Read this piece by Attorney Gene Marsh, entitled “Despite Athletic Excesses, the Academic Mission Prevails,” about his purportedly objective assessment of the Big Ten. This is a low-point for the Chronicle of Higher Education, for whom I have great respect — particularly the fine work of Brad Wolverton.
Marsh’s piece is pure PR -marshmallow fluff. It’s certainly not reporting. So it must fall in the opinion category.
At first glance, it appears as though Marsh went to some flea market of college sports commercial sales with a Geiger Counter set to tick when it discovered any possible hint of real academic or scholarly endeavor — and that Marsh was thrilled when the device ticked once.

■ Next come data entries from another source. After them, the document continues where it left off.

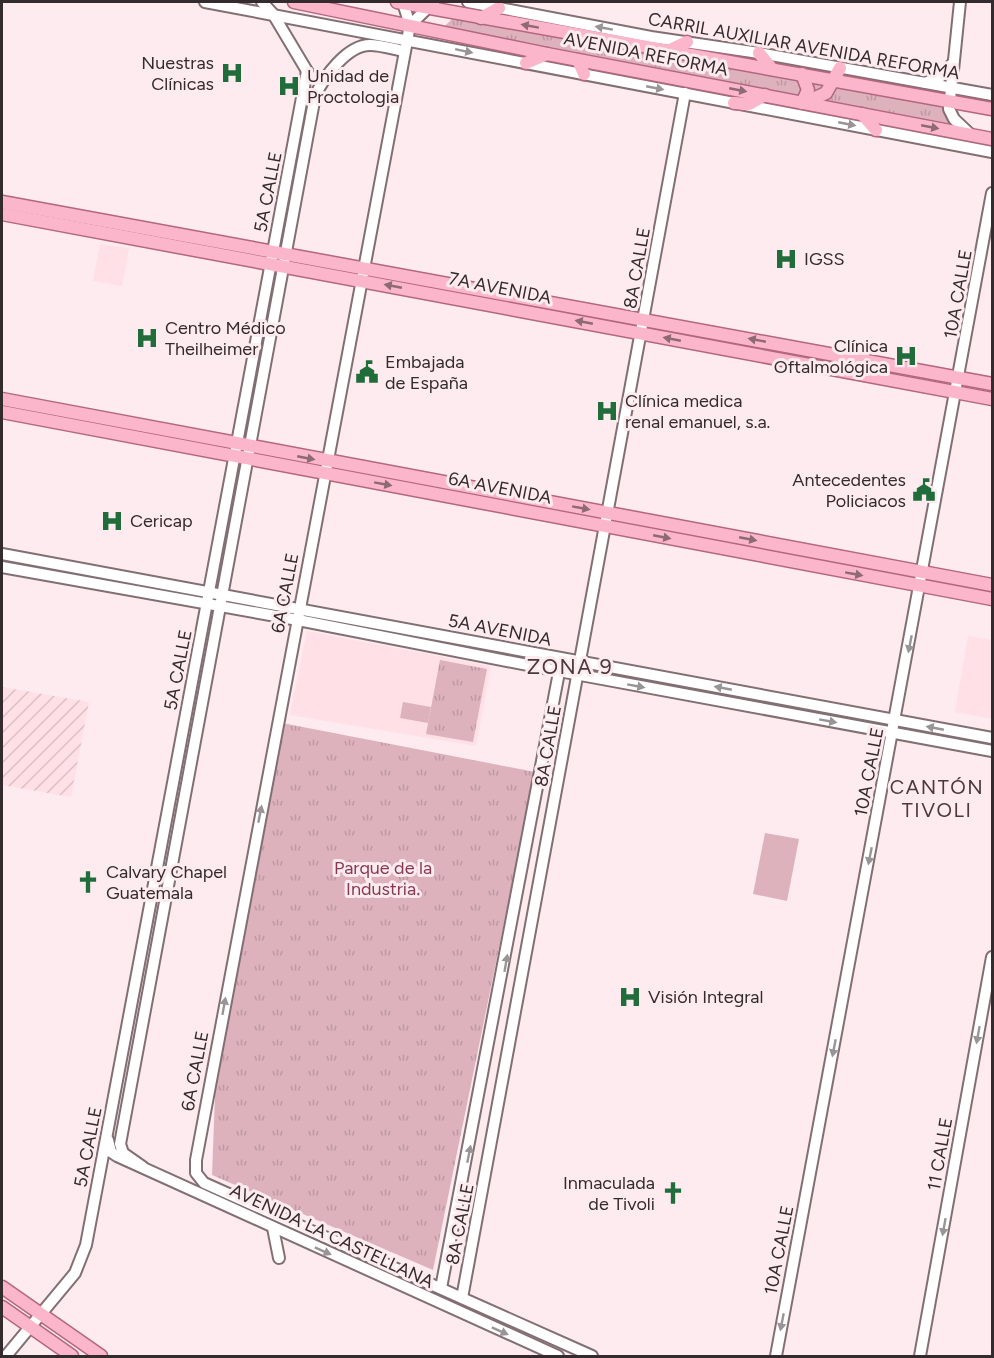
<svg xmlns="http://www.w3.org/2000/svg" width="994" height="1358" viewBox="0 0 994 1358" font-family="Figtree,sans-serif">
	<defs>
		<pattern id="industrial-furrows" width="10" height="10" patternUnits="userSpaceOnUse" patternTransform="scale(1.5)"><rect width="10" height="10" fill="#ffe0e7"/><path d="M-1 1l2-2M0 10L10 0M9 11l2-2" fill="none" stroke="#dbc0c6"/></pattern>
		<pattern id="grass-tufts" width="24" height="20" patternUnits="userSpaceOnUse" patternTransform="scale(1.5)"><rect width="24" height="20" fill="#ddb2bd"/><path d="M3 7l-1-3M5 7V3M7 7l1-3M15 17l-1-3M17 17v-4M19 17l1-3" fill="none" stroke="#be99a3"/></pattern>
	</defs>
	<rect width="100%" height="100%" fill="#fdebef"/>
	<g fill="#ffe0e7">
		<path d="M100,244L129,248L122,286L93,281Z"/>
		<path d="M307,631L491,666L476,746L290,715Z"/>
		<path d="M968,636L992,640V719L955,712Z"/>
	</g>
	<path fill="url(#industrial-furrows)" d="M2,687L89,702L71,797L2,785Z"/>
	<g fill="url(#grass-tufts)">
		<path d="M453,18L943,106C945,123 955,131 969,139L434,37Z"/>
		<path d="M440,660L487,669L473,742L426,734Z"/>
		<path d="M282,723L535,772L433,1270L212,1175L216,1069Z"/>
	</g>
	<g fill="#ddb2bd">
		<path d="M403,702L431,707L428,723L400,718Z"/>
		<path d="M765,833L799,839L787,901L753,894Z"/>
	</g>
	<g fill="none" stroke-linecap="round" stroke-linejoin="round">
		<g stroke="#826f73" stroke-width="14">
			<g id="secondary">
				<path d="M205,2L992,152"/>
				<path d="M262,2L273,14L310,76"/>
				<path d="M468,2L651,37L759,53L992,95"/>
				<path d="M960,2L949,109L954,119L972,136"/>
				<path d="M403,3L410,25L196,1160V1173L204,1183L592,1356"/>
				<path d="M410,25L434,2"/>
				<path d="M925,83L940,77L953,63"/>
				<path d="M2,554L992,738"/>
				<path d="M2,567L298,620L548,669L992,751"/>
				<path d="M108,1140L111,1152L117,1156L558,1356"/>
				<path d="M143,1167L123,1153L120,1144L315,96C324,77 347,45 370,45C381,45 393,49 404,51"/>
				<path d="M273,1228L279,1258"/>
				<path d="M441,1288L560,667"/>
				<path d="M462,1298L685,93"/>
				<path d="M6,1356L75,1273L86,1245L307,71"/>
				<path d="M776,1356L992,193"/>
				<path d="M920,1356L992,957"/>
			</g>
		</g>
		<g stroke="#b3667e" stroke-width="15">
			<g id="primary">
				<path d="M294,2L547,54L992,139"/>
				<path d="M397,2L992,109"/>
				<path d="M481,18L499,8"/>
				<path d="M668,51L687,42"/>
				<path d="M759,53L772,69"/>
				<path d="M578,60L584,74"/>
				<path d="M526,63L547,54"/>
				<path d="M802,74L808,90L802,103"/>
				<path d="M806,102L826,93L840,68"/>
				<path d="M734,103L749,104L765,95"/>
				<path d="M862,114L876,130"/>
				<path d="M2,202L992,384"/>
				<path d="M2,214L992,399"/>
				<path d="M2,399L992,585"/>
				<path d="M2,412L992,599"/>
				<path d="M2,1287L101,1356"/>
				<path d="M2,1307L72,1356"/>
			</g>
		</g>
		<use href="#secondary" stroke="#fff" stroke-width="10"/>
		<use href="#primary" stroke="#fbb6cc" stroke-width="12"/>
	</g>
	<defs><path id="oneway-solid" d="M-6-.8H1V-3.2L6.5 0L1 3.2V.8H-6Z" transform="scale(1.5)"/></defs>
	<g fill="#8d6a75">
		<use href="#oneway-solid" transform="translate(530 26) rotate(-170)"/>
		<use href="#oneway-solid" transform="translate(738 90) rotate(11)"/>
		<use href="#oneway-solid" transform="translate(930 127) rotate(11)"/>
		<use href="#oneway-solid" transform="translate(393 286) rotate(-169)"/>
		<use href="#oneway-solid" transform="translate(584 322) rotate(-169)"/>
		<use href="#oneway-solid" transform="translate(672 339) rotate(-169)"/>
		<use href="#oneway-solid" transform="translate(757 340) rotate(-169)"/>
		<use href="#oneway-solid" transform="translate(306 458) rotate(11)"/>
		<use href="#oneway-solid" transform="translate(383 484) rotate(10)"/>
		<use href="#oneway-solid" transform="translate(581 508) rotate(10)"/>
		<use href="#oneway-solid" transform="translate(662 537) rotate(11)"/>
		<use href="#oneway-solid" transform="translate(748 539) rotate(11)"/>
		<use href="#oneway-solid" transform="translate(854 574) rotate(10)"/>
	</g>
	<g fill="#999596">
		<use href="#oneway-solid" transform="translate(604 28) rotate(-170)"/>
		<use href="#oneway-solid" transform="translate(464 51) rotate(12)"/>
		<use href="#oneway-solid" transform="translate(655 88) rotate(11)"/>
		<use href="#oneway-solid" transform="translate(847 124) rotate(11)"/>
		<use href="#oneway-solid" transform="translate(910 644) rotate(101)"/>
		<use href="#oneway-solid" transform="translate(636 686) rotate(10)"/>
		<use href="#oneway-solid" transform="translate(723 688) rotate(-169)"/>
		<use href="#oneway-solid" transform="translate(828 721) rotate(10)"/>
		<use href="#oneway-solid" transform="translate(935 728) rotate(-169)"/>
		<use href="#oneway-solid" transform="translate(260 814) rotate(-79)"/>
		<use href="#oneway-solid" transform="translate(870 856) rotate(101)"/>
		<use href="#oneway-solid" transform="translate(506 963) rotate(-80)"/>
		<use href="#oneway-solid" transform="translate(224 1006) rotate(-80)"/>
		<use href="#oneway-solid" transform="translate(978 1035) rotate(100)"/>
		<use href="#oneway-solid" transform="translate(834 1048) rotate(101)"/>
		<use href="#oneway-solid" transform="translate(469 1154) rotate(-79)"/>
		<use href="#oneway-solid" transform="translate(944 1227) rotate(100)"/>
		<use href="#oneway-solid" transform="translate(323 1251) rotate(24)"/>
		<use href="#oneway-solid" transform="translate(782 1322) rotate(101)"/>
		<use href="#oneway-solid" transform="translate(500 1331) rotate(24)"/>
	</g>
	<defs>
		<g id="hospital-bare" transform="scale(1.8)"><path d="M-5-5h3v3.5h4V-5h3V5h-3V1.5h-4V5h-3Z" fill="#216c3b" stroke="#fdebef" stroke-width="2.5" paint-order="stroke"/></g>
		<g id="civic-bare" transform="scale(1.8)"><path d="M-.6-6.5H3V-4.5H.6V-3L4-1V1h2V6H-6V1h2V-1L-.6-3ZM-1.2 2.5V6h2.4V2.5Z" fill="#216c3b" stroke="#fdebef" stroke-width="2.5" paint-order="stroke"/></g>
		<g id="church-bare" transform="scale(1.8)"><path d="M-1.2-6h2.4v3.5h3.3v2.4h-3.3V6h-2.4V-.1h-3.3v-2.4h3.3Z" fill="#216c3b" stroke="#fdebef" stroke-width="2.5" paint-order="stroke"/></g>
	</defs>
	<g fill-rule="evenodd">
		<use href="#hospital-bare" x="232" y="73"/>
		<use href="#hospital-bare" x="289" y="86"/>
		<use href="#hospital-bare" x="786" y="259"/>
		<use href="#hospital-bare" x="147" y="338"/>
		<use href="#hospital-bare" x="906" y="356"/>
		<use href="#civic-bare" x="367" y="372"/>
		<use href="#hospital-bare" x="607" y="411"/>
		<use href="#civic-bare" x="924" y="490"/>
		<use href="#hospital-bare" x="112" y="521"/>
		<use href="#church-bare" x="88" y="882"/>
		<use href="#hospital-bare" x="630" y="997"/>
		<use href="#church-bare" x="673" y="1193"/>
	</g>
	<g text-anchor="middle" stroke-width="6" stroke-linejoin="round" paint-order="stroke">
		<g font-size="18" fill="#332b2d" stroke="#fdebef">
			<text transform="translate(804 46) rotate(10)" y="6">CARRIL AUXILIAR AVENIDA REFORMA</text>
			<text transform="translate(646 54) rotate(11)" y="6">AVENIDA REFORMA</text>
			<text transform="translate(268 192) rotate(-79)" y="6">5A CALLE</text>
			<text transform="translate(637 268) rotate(-80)" y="6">8A CALLE</text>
			<text transform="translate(500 288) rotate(11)" y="6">7A AVENIDA</text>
			<text transform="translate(958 294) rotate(-80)" y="6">10A CALLE</text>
			<text transform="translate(500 488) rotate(11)" y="6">6A AVENIDA</text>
			<text transform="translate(285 593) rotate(-79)" y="6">6A CALLE</text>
			<text transform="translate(500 630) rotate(11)" y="6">5A AVENIDA</text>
			<text transform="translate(178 670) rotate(-79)" y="6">5A CALLE</text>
			<text transform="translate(548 746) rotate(-80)" y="6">8A CALLE</text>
			<text transform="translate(869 772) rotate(-79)" y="6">10A CALLE</text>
			<text transform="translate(195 1071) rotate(-79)" y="6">6A CALLE</text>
			<text transform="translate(88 1147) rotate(-79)" y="6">5A CALLE</text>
			<text transform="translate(940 1154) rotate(-80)" y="6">11 CALLE</text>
			<text transform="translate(460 1224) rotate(-79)" y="6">8A CALLE</text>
			<text transform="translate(332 1236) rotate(25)" y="6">AVENIDA LA CASTELLANA</text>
			<text transform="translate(779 1250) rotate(-79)" y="6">10A CALLE</text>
		</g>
		<g font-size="18" fill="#332b2d" stroke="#fdebef" text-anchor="start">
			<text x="214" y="69" text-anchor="end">Nuestras<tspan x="214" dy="21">Clínicas</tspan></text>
			<text x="307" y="82">Unidad de<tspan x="307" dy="21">Proctologia</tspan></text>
			<text x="804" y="265">IGSS</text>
			<text x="165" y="334">Centro Médico<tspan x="165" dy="21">Theilheimer</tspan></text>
			<text x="888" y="352" text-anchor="end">Clínica<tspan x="888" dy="21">Oftalmológica</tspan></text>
			<text x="385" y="368">Embajada<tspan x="385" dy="21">de España</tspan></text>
			<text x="625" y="407">Clínica medica<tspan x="625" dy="21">renal emanuel, s.a.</tspan></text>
			<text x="906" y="486" text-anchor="end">Antecedentes<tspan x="906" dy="21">Policiacos</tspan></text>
			<text x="130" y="527">Cericap</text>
			<text x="106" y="878">Calvary Chapel<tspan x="106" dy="21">Guatemala</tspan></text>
			<text x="648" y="1003">Visión Integral</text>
			<text x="655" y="1189" text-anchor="end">Inmaculada<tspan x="655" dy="21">de Tivoli</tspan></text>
		</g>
		<g font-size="18" fill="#873853" stroke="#fdebef">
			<text x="383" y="874">Parque de la<tspan x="383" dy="21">Industria.</tspan></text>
		</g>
		<g font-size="20" letter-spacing="1.5" fill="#4a393d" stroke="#fdebef">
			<text x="937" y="794">CANTÓN<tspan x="937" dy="23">TIVOLI</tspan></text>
		</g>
		<g font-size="21" letter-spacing="1.5" fill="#4a393d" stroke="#fdebef">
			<text x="570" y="674">ZONA 9</text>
		</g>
	</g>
	<rect width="994" height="1358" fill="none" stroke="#332b2d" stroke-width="6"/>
</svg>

Upon second reading, the thought crosses your mind that the genesis for this piece had two roots: 1) Marsh’s dinner with old buddy Big Ten Comish Delany at some white tablecloth New York Yacht Club site; and 2) Marsh having been paid a $500,000 fee for representing Big Ten member OSU in an NCAA infractions case, and then another half a million dollars by Michigan for his work representing them in a COI case. My facts here are, I will admit, imprecise, but roughly correct, and the hour is late.
More to the point, is it unfair to suggest that the Chronicle editors have a duty founded in old journalism ethics to require that Marsh list, at the top (or bottom) of this panegyric to the Big Ten, all of the Big Ten clients he has represented, and how much they have paid him? Without that information, the public is deceived, since the author appears before the unsuspecting reader as though he has no bias whatsoever. I’m a big fan of the Chronicle. But this is a real low point.